The letter, which was recorded in yesterday's council agenda, commended Healy's management of the city's social programs.
"Figuring out how to run this range of programs while keeping the city solvent is the essence of the city manager's job. And it is a job which even a newcomer like me knows that Bob Healy has done well," Rowe wrote. Rowe, who was appointed in the spring, could not be reached for comment last night.
Mayor Kenneth E. Reeves '72 had asked the council last Monday to extend Healy's term, due to expire in June, through the middle of 1997. Healy has been in office since 1981.
Last night, the council postponed discussion on the proposed extension until October 19.
Council members said they want to avoid the bitter feuding which surrounded the extension of Healy's term in 1993.
"My own hope is that a meeting will provide a forum in which both citizens and councillors with opinions over the contract will have the opportunity to state them," Reeves said.
"I am not suggesting that we prolong this process but I would like some time to think this through, as a new council member," Councillor Kathleen L. Born said.
Public response to the proposed extension has been mixed. The city's civic associations have begun to draw battle lines, with public statements for and against the city manager.
The Cambridge Civic Association, the city's liberal political group, has charged Healy with ethical impropriety.

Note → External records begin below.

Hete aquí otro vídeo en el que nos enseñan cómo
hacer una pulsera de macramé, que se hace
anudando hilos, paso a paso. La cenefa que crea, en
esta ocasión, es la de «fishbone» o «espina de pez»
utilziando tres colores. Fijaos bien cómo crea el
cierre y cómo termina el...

R. Philip Dowds, the association president, said last week that the state Ethics Commission had failed to fully investigate a real estate Joan Healy took out with City Solicitor Russell Higley in the mid-1980s.
Although an august report from a commission investigator cleared both men of any wrongdoing, the issue was raised again at last night's council meeting.

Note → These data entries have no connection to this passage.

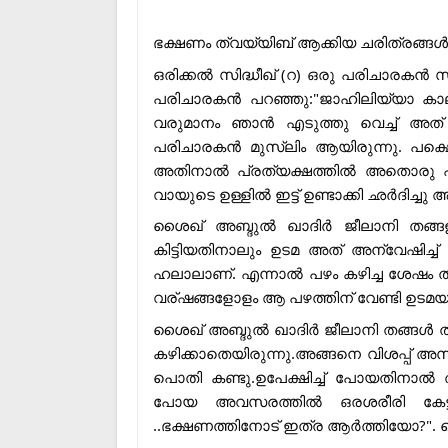
ഭക്ഷണം ത്വയ്യിബ് ആക്കിയ ചരിത്രങ്ങൾ
ഒരിക്കൽ സിദ്ധീഖ് (റ) ഒരു പരിചാരകൻ സി
പരിചാരകൻ പറഞ്ഞു:"ജാഹിലിയ്യാ കാലത
വരുമാനം ഞാൻ എടുത്തു വെച്ച് അത് 
പരിചാരകൻ മുസ്ലിം ആയിരുന്നു. പക്ഷ
അതിനാൽ പ്രത്യക്ഷത്തിൽ അതൊരു ഹ
വായുടെ ഉള്ളിൽ ഇട്ട് ഉണ്ടാക്കി ഛർദിച്ച
ശൈഖ് അബ്ദുൽ ഖാദിർ ജീലാനി തങ്ങളുട
കിട്ടിയതിനാലും ഉടമ അത് അന്വേഷിച
ഹലാലാണ്. എന്നാൽ പഴം കഴിച്ച ശേഷം ത്വ
വര്ഷങ്ങളോളം ആ പഴത്തിന് വേണ്ടി ഉടമ
ശൈഖ് അബ്ദുൽ ഖാദിർ ജീലാനി തങ്ങൾ ത
കഴിക്കാതെയിരുന്നു.അങ്ങനെ വിശപ്പ്
പൊതി കണ്ടു.ഉപേക്ഷിച്ച് പോയതിനാൽ
പോയ അവസരത്തിൽ ഒരശരീരി കേട്ടു :
..ഭക്ഷണത്തിനോട് ഇത്ര ആർത്തിയോ?". ശ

Opponents of rent control were angered by a contingency plan Healy issued last week in the event that rent control is abolished by a state referendum November 8.
"He has gone completely over the edge. He'll do anything to keep his job," said Barbara Pilgrim, a Cambridge resident.
But groups ranging from Harvard to the Cambridge Chambers of Commerce endorsed Healy last week.
He has done an excellent job in maintaining quality of life concerns, as well as maintaining fiscal solvency for Cambridge," Helena G. Rees, the Chamber's public-affairs director, told the council last night.
Robert Boulrice, president of the Central Square Neighborhood Coalition, said Healy "has demonstrated his concern and support for the people living and working in the Central Square neighborhoods."